Am Morgen nach seiner Verurtheilung hatte der Mörder sorgfältig Toilette gemacht. Mir fiel dies sofort auf, da ich ihm in Bezug auf Reinhaltung des Körpers und der Kleidung regelmäßig hatte Verweise ertheilen müssen. Noch mehr aber überraschte es mich, als er sich rasch von seiner Bank erhob, mir einige Schritte entgegenkam, dicht vor mir stehen blieb; die Hände faltete und mir ernst, aber nicht finster, in das Gesicht sah.

„Was haben Sie denn vor?“ fragte ich freundlich.

„Ich bin fertig,“ erwiderte er ruhig und fest. „Ich habe mit dem Leben abgeschlossen. Lassen Sie uns gehen.“

„Wohin denn?“

„Sie fragen das? Ich habe ja nur noch einen Weg zu gehen, und das ist der zur Richtstätte.“

„Damit hat es noch Zeit, lieber Freund, wenn es überhaupt noch dazu kommt.“

„Wie meinen Sie?
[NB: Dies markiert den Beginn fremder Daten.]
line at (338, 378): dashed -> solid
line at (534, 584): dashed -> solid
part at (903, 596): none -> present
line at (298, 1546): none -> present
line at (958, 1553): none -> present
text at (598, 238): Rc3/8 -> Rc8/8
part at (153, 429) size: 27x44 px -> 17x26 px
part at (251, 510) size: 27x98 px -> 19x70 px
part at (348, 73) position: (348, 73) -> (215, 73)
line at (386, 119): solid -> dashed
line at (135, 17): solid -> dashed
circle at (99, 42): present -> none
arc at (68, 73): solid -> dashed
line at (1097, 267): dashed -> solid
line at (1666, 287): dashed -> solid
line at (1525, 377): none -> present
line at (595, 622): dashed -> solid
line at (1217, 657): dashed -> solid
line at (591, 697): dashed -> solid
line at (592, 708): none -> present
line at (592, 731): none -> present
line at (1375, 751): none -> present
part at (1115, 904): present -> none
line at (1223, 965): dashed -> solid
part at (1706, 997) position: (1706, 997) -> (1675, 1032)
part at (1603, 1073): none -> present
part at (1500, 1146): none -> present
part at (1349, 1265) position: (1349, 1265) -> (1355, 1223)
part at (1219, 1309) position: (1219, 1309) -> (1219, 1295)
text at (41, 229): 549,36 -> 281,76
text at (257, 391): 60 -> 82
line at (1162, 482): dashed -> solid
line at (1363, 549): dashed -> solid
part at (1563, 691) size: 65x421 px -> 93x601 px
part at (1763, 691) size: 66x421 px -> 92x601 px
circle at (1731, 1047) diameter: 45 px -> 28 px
Ich bin doch verurtheilt, und habe erklärt, daß ich mich dem Urtheile unterwerfe. “

„Das ist richtig. Aber erst muß das Urtheil rechtskräftig werden. Darüber vergehen zehn Tage –“

„Auch wenn ich erkläre, daß ich dem Urtheile mich unterwerfe?“

„Auch dann –“

„Also erst in zehn Tagen! –“ rief er, mich unterbrechend, enttäuscht.

„Nein, dann immer noch nicht. Nach Ablauf dieser zehn Tage wird die Bestätigung des Urtheils nachgesucht.“

„Was ist denn das?“ fragte der Mörder erschreckt.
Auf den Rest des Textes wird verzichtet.